Clearly there was a disagreement about the danger it posed to children, and perhaps more importantly: the danger that infected children would pose for the adults around them. Because that's another frequently ignored issue: vaccination is not just about protecting the individual, but about protecting the community.
But that disagreement doesn't mean that someone is lying, and it certainly doesn't mean that everything is bullshit. It means that people disagree. And with a very new disease, that shouldn't really be a surprise to anyone. Now there was clearly also a lot of misinformation from various sources, including sometimes governments, but the only way to deal with that and figure out what's what is honest, open discussion by people who know what they're talking about.
Stop demanding absolutely truths about things we cannot yet know, and instead try to think constructively about what would be the best thing to do considering the lack of information we have to deal with.
And what's bullshit about that? Did you expect French politicians to be all-knowing robots who can never be wrong?

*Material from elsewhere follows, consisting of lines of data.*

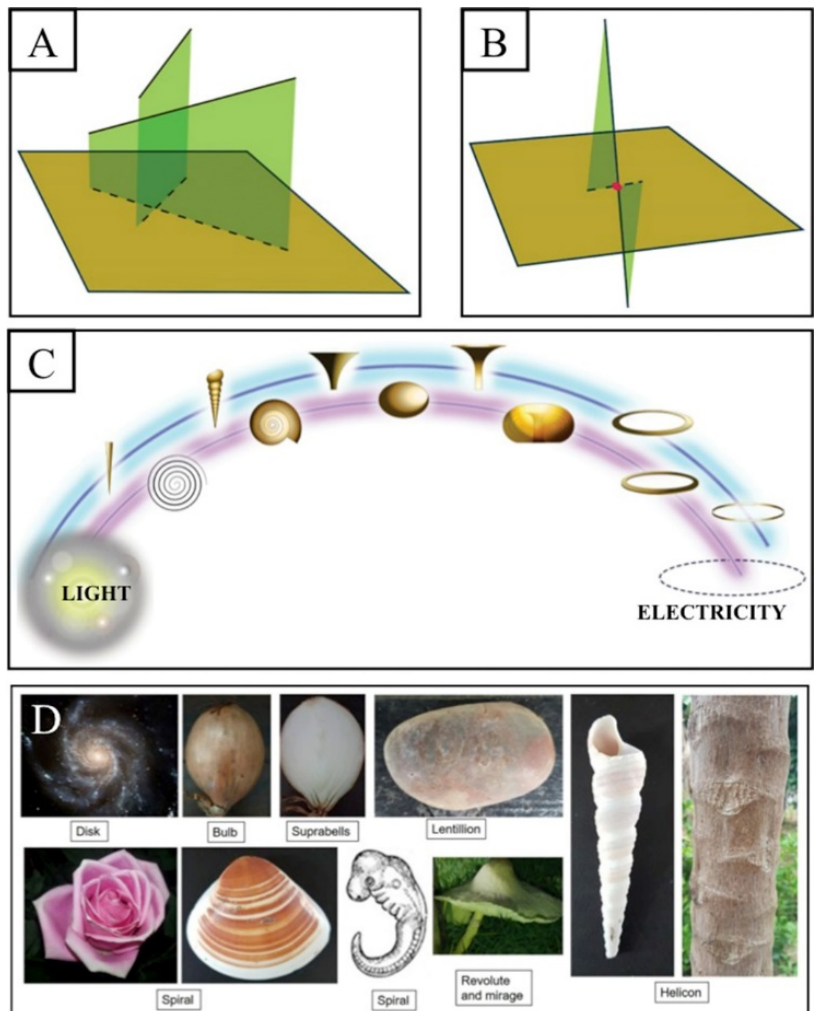
Figure 2. Limited projected waves and infinite shapes in the brain and nature. ( A ) Waves (green) in different dimensions. ( B ) Waves that really intersect our universe (a brown square) at the red point.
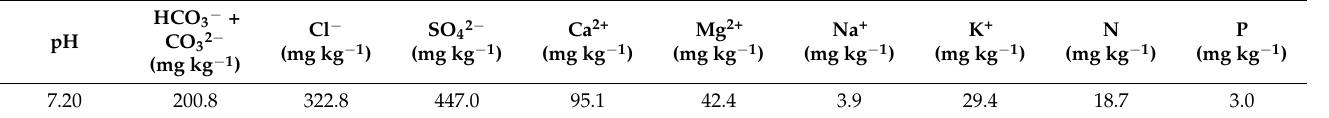
Table 1. Chemical properties of the used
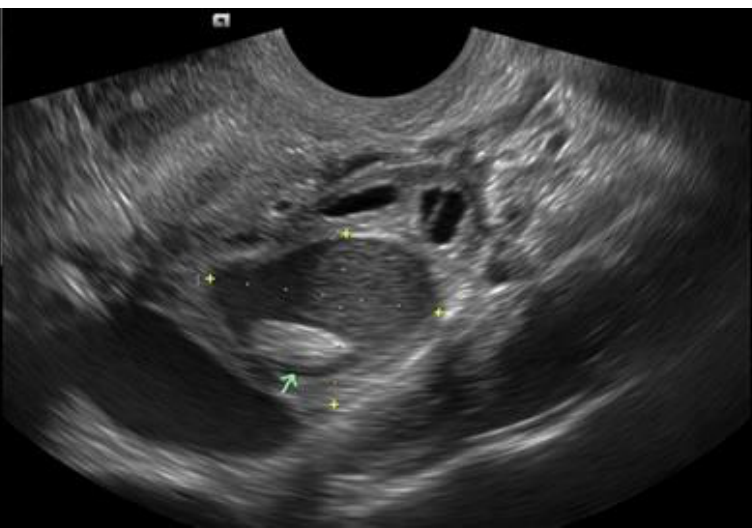
Figure 3. Atypical OMA with papillary projection (green arrow), likely representing a blood clot.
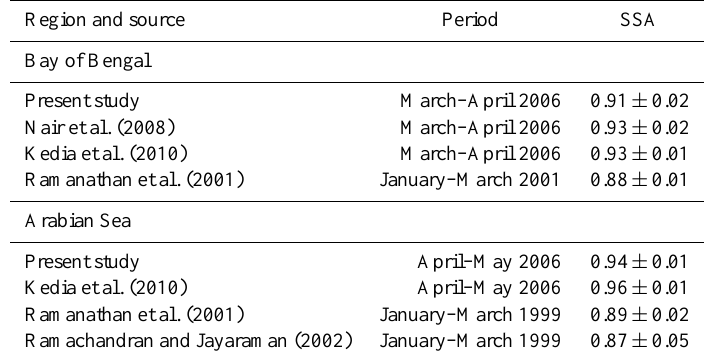
Fig. 6. Comparison of (a) modelled absorption optical depth (AAOD) at 550 nm and (b) Aura-OMI satellite derived AAOD at 500 nm averaged over the ICARB 2006 period. The simulated contributions of (c) BC and (d) Dust plus OC, to total AAOD, respectively, are also shown. Table 6. Mean single scattering albedo (SSA) over the Bay of Bengal and Arabian Sea region obtained from present study in comparison with earlier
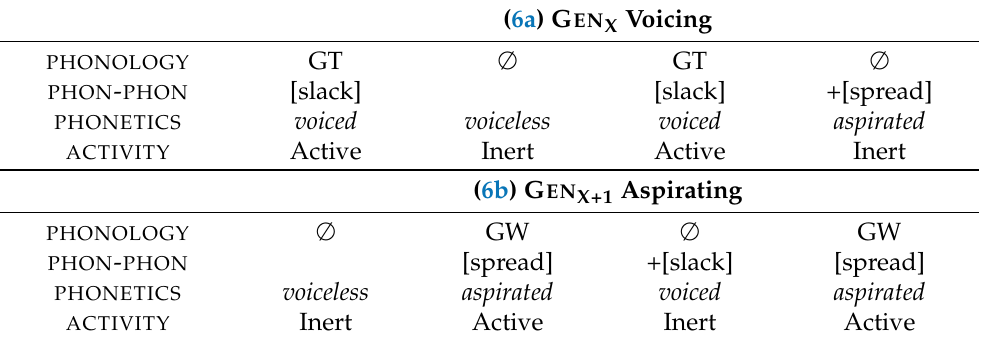
Table 7. Comparison of cross-generational laryngeal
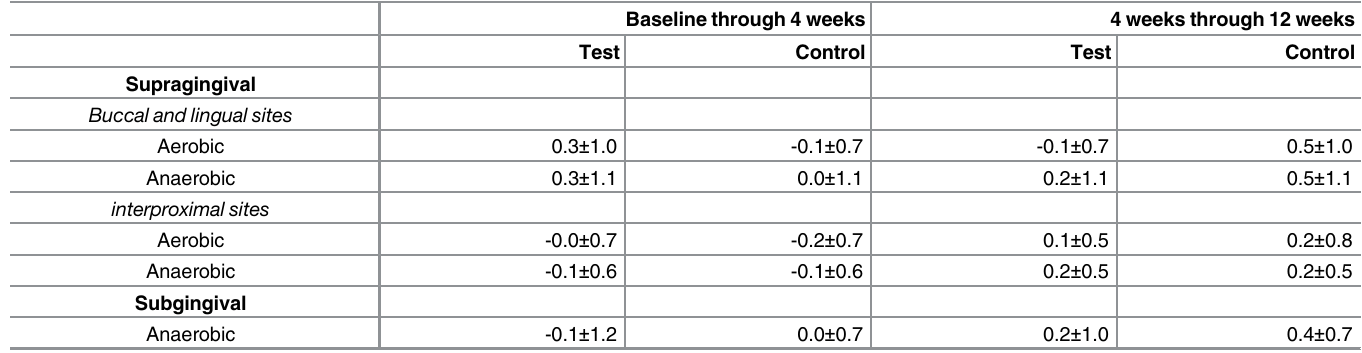
Table 4. Microbiological results from baseline through follow ups (means ± SD). Log-transformed reduction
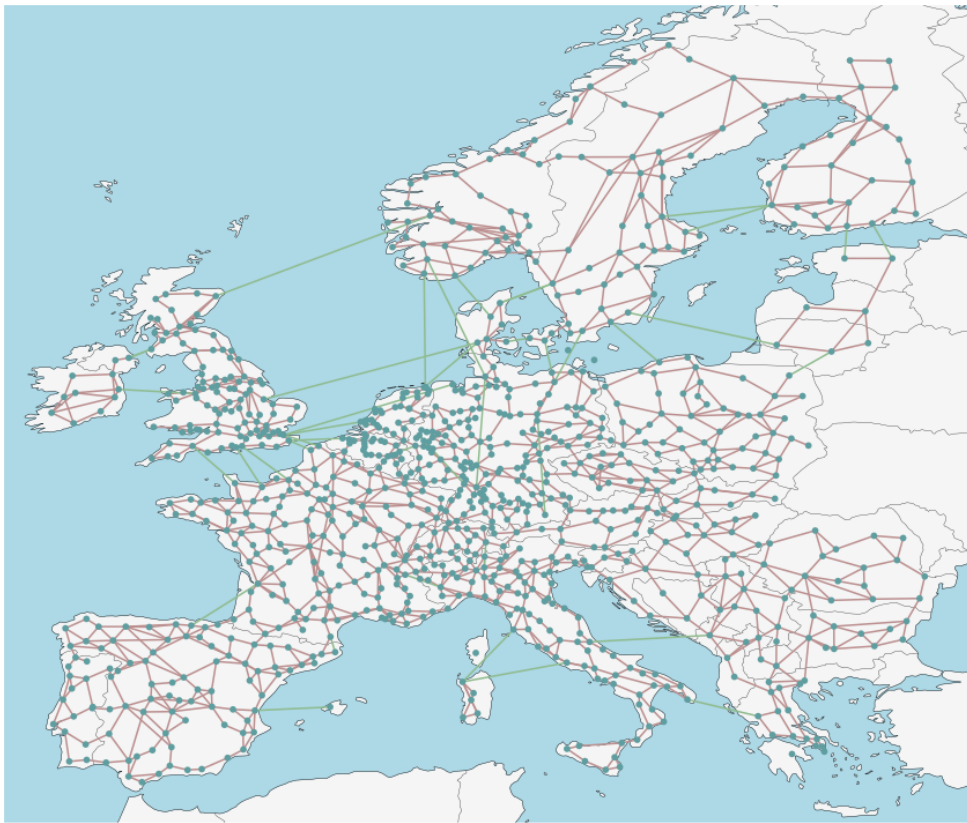
Figure 2. Nodal network consisting of 1010 nodes obtained using PyPSA-Eur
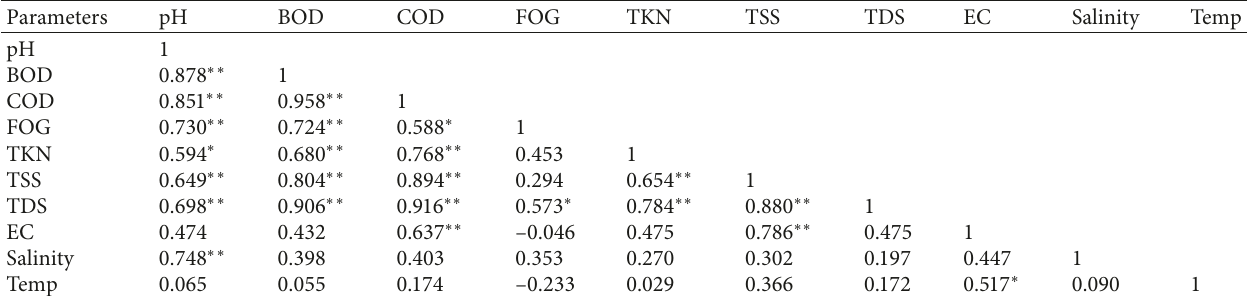
Table 7: Correlation coefficients of various pollutants from aeration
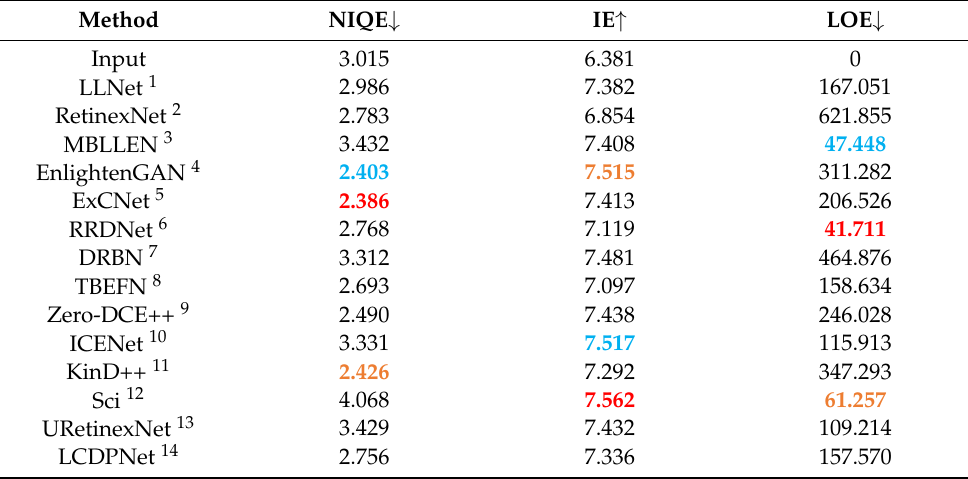
Table 4. Quantitative comparison of the LIME dataset (Unpaired Dataset) according to NIQE, IE, and LOE. The best result is bold in red , the second result is bold in blue , and the third result is bold in yellow .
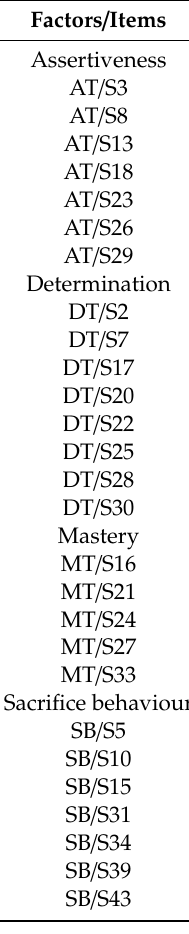
Table 4. Standardised factor loading, Cronbach’s alpha of the final measurement model of SCS-M, 33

This sounds like a run-of-the-mill political debate that hopefully in the end was decided on the basis of an expert panel. (And no, of course, medical experts are also not infallible. I don't think we have investigated a disease and responded to it as fast as to this one ever before in the history of mankind, so there were bound to be made some wrong or misleading hypotheses.)
>> Did you expect French politicians to be all-knowing robots who can never be wrong?
I would expect government members making decisions to consult expert virologists/epidemiologists first. The fact that they can make two contradictory statements means that either they did not consult any experts, or they consulted different experts, which means there is no consensus among experts on the topic.
Incorrect logic. One of the French politicians could have consulted experts and the other one might not, for instance. That's not uncommon. In other countries that happened all the time, think about Donald Trump musing about injecting bleach to kill the virus. Personally, I'd vote for the politicians who follow expert advise in such matters.